Anna SVENBRO∗, 1. Introduction

Je tiens tout d’abord à remercier chaleureusement M. Bernard Bortolussi et Mme Lyliane Sznajder de m’avoir conviée à participer à cette table ronde, et de me permettre de faire ici état des prémisses de mes recherches portant sur la philosophie de la traduction à la fin de l’Antiquité et au début du Moyen-Âge. Cette table ronde nous a permis de prendre la pleine mesure de la richesse des différentes pratiques de traduction, de transposition et de transmission dans l’Antiquité gréco-romaine.

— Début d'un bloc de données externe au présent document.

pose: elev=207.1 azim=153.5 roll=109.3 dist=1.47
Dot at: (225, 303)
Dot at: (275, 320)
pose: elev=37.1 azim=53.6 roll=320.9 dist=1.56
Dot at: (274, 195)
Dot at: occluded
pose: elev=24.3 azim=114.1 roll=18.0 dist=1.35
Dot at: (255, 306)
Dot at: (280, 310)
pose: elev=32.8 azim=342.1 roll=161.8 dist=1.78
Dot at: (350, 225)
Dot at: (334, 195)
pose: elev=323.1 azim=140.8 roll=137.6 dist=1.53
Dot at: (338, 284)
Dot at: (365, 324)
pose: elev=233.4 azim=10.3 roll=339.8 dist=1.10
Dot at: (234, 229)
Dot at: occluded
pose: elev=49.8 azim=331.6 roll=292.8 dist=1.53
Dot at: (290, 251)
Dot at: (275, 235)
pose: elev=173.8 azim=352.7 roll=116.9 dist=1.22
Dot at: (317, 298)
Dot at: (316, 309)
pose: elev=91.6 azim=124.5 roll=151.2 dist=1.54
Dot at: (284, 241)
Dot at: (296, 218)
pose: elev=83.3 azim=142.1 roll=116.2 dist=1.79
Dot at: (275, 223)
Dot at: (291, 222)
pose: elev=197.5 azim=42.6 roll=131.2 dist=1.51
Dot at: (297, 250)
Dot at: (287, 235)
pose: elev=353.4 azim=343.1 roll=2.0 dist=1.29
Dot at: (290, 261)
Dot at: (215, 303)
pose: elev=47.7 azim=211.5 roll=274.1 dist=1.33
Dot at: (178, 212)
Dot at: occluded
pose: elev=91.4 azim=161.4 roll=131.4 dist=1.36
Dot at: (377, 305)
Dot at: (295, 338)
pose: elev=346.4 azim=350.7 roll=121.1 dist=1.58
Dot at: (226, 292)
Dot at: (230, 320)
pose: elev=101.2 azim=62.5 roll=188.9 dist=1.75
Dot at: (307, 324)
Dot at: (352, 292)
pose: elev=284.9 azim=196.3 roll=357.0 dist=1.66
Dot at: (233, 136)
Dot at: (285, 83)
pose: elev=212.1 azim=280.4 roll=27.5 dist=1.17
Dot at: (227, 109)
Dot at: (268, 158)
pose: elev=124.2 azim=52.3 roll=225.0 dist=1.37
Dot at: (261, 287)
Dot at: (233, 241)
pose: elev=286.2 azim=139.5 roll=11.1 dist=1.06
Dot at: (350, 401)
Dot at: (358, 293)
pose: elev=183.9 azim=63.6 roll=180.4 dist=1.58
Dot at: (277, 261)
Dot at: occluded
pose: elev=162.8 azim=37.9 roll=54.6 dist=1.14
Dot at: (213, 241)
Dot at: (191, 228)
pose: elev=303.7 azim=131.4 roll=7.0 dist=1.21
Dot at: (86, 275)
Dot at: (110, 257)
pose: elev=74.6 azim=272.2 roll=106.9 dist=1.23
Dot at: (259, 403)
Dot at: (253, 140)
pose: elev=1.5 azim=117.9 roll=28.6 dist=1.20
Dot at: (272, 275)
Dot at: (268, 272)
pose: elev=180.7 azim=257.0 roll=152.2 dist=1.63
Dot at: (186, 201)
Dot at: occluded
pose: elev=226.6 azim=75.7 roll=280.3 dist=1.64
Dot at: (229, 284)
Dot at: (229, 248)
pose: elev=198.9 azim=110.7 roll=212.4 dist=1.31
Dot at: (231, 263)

Or, on peut se demander dans quelle mesure ces pratiques nous influencent à l’heure actuelle, nous, traducteurs et traductologues, qui sommes également tributaires d’un millénaire de traductions médiévales et de cinq cents ans de théories humanistes, classiques, romantiques et contemporaines. Concernant l’apport de la romanité à la théorie de la traduction, le sens commun n’a bien souvent retenu que l’adage cicéronien non uerbum pro uerbo, et ce pour le rattacher à nos catégories contemporaines de traduction : ainsi, pour critiquer ou pour défendre la traduction « cibliste », ou bien la traduction par équivalence dynamique, face au bonheur et aux tentations de la traduction sourcière ou de la traduction par équivalence formelle (nous reprenons ici les concepts forgés respectivement par Jean-René Ladmiral1 d’une part, Eugene A. Nida et Charles Taber2 d’autre part). Non uerbum pro uerbo... ces quatre mots sont les branches de l’arbre qui cache la forêt théorique qu’était la question de la traduction dans l’Antiquité gréco-romaine, et que la présente journée d’études nous a permis de retrouver. J’emploie l’imparfait à dessein, car c'est une forêt pétrifiée qui nous fait face, la conception dont nous parlons ayant plus ou moins disparu, ne survivant pas au passage de l’Antiquité païenne au Moyen-Âge chrétien. Mon propos sera donc de faire un bref et modeste état des lieux des changements qui se produisent aux confins de l’Antiquité et du Moyen-Âge dans la manière de penser l’acte de traduire en Occident, et qui sont à l’origine des postulats théoriques qui fondent notre manière contemporaine de questionner la pratique traduisante.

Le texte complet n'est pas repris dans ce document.